Hi DJ,

On Thu, Apr 16, 2009 at 10:47 AM, DJ <delphit...@yahoo.com> wrote:
> Hi Gimp-user,
> Two nice features
> -----------------
> These may be simple features, but they sure are nice. The first is the
> zoom image icon in the upper right-hand corner of the image window.
> I use to hit equal, minus, and 1 multiple times to resize the image
> and then I'd have to grab the lower right-hand corner. But with the
> zoom image set, now I just grab the corner and the image automatically
> resizes. Nice :-)

Oh, I'd forgotten about this :) To clarify, what it actually does is
toggle whether the image zoom automatically changes to fit the image
in the window as you resize the window.
(personally I never use this, because all image windows are always the
same size for me (left 70% of horizontal screen space, lower 96% of
vertical screen space) and I do no window resizing.)
It might be good for additional floating image windows, eg. reference
pictures when I'm drawing, though.

> The other feature is keyboard shortcuts.  I doubled checked the keys
>  already set, Edit -> Keyboard Shortcuts, because I don't want to make
>  my Gimp environment too "non-standard".  I found a couple keys that were
>  convenient for my use and not currently used.
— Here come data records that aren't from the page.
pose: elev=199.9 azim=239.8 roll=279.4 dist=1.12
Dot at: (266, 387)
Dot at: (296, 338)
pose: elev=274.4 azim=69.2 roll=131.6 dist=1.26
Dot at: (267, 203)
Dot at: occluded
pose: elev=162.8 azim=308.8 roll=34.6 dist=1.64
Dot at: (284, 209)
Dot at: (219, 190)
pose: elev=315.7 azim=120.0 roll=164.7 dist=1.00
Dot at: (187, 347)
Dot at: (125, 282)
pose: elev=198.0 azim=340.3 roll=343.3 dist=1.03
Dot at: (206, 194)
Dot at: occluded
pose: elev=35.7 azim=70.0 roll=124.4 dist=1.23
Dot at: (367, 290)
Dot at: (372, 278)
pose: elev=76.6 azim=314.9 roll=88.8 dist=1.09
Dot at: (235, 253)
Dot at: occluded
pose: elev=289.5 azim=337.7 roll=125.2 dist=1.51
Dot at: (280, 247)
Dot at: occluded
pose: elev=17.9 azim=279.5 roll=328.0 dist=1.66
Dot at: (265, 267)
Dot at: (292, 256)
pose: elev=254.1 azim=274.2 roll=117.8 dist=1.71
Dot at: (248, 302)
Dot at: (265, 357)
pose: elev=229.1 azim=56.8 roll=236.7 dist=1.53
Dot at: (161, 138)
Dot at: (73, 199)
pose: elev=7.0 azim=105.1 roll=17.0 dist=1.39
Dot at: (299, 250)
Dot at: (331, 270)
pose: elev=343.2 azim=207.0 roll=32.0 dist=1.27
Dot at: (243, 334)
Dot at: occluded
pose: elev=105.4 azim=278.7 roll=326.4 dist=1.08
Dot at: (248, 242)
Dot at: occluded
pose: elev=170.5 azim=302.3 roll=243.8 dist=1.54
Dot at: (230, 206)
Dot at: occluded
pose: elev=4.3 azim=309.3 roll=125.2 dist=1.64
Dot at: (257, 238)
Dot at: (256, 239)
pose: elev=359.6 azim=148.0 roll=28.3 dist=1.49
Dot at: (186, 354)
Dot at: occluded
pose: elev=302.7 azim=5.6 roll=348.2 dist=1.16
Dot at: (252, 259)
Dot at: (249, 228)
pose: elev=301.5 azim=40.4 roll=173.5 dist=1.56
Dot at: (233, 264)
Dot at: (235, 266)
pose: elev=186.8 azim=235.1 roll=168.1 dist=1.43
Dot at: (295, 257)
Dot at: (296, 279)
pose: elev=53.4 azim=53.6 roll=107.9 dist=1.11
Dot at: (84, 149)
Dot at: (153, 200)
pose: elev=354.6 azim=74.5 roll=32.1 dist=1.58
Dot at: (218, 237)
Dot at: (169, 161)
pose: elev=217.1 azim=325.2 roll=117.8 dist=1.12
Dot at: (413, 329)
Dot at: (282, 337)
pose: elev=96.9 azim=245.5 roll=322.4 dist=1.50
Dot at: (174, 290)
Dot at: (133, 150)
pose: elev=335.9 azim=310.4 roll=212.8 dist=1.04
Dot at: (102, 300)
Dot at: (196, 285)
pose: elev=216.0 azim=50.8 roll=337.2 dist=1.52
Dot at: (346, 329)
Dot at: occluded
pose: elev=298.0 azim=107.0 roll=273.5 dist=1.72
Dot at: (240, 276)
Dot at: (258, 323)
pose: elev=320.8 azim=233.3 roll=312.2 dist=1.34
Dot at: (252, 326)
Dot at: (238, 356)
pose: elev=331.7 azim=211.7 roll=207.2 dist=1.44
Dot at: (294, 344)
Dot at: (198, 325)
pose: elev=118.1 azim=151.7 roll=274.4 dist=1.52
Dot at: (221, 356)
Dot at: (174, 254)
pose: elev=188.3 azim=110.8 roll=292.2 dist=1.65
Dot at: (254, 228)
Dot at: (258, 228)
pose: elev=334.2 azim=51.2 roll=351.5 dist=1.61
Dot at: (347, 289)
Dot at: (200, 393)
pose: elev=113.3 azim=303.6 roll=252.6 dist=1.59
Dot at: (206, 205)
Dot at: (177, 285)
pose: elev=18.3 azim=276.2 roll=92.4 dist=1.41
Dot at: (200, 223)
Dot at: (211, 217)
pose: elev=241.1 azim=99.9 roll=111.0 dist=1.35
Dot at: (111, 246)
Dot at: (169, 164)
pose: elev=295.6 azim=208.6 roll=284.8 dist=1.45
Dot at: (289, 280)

Now, if I find myself
>  doing something repetitive, I select the menu item, and click the
>  key, and it's set.
>  http://docs.gimp.org/en/gimp-concepts-shortcuts.html

For that particular usage (where your repetitive tasks may only relate
to your current GIMP session, rather than occurring across multiple
sessions), you may want to consider using 'Dynamic keyboard
shortcuts', which are suited to very quick assignment (this is an
option in Preferences->Interface. The most reliable way to use it is
to enable it, assign some shortcuts, then disable it immediately

> Do the tear-away menus still exist?  I didn't use them a lot when I
> first read about them a while back, but I remember that there were
> suppose to be a dashed line on sub-menus, and you'd grabbed them and
> the menu would tear away. I used it a little bit, but something came
> up and I wanted to revisit that, and I don't see the dashed lines any
> more at the top of sub-menus.
> http://docs.gimp.org/en/menus.html#detachable-submenus

This depends on your GTK+ settings -- if you're using GNOME, it often
likes to explicitly disable tearoffs; also, the rightclick menu can be
different from the menubar in this aspect -- my menubars have no
tearoffs, my right-click menu does have tearoffs.